Since the outbreak began, Adams — with the help of what he called “sister-cities,” like China, who he has fostered relationships with — has been able to supply almost 80,000 masks to city hospitals and front line workers, as well as those everyday Brooklynites living in NYCHA complexes, and transit employees.

He’s also had some larger scale victories. Adams has called on the state to waive costs for setting up a telemedicine appointment, to place a moratorium on residential and commercial evictions, to move the tax filing deadline and to allow social adult daycares to have teleconferencing — all of which have been implemented.
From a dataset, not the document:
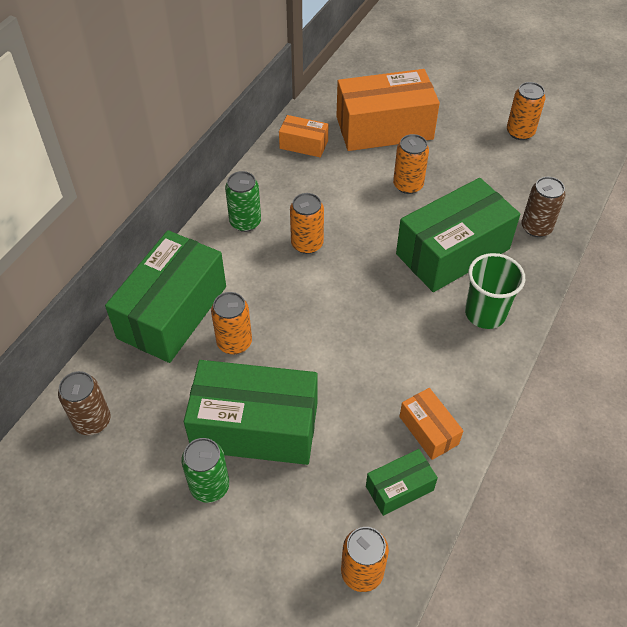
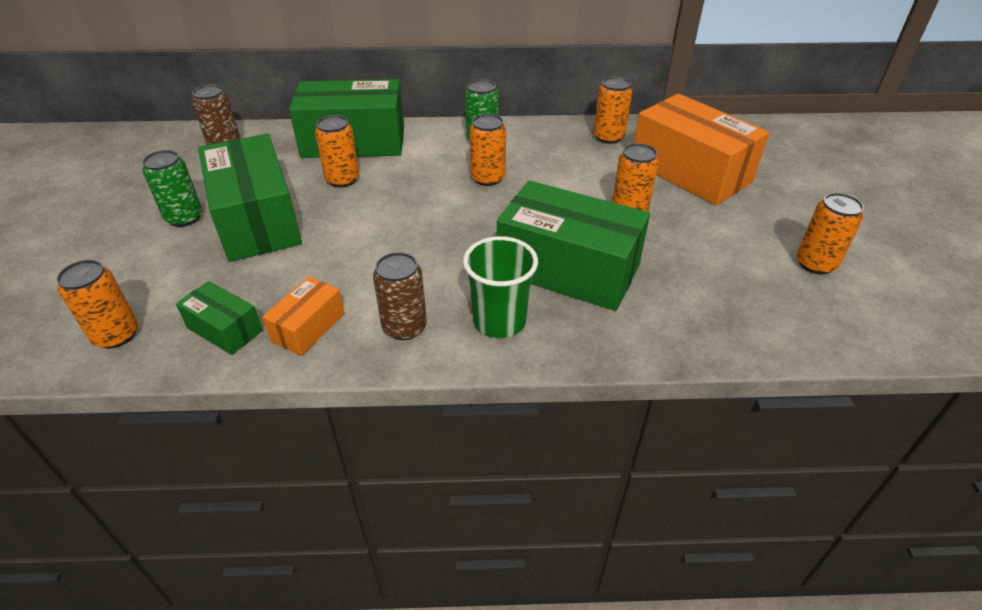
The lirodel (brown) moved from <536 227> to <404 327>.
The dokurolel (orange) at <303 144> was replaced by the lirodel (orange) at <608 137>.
Late last month, he asked the city to provide one video conferencing platform for community boards and agency work, so as to avoid confusion — and the city implemented WebEx. He’s asked for more outreach to communities of color, greater access to COVID-19 testing and pre-screening, and for the city to address price-gouging — all of which, he said, has since been addressed or is starting to be put in place.

But, there is still more to be done, the Beep said.

Adams told Brooklyn Paper he would still like to see the city utilize a new system that would dramatically cut down response time for emergency medical services, police and firefighters, as well as testing and greater protective gear for seniors in nursing homes, which have been hit hard by the virus. He’s also calling for the office of the medical examiner to be open around the clock to recover bodies that may be piling up at nursing homes and other senior care centers — and, for the governor and the mayor to quit bickering and start working together.

First and foremost, though, Adams said, “every essential worker needs to have personal protective gear. Plain and simple.”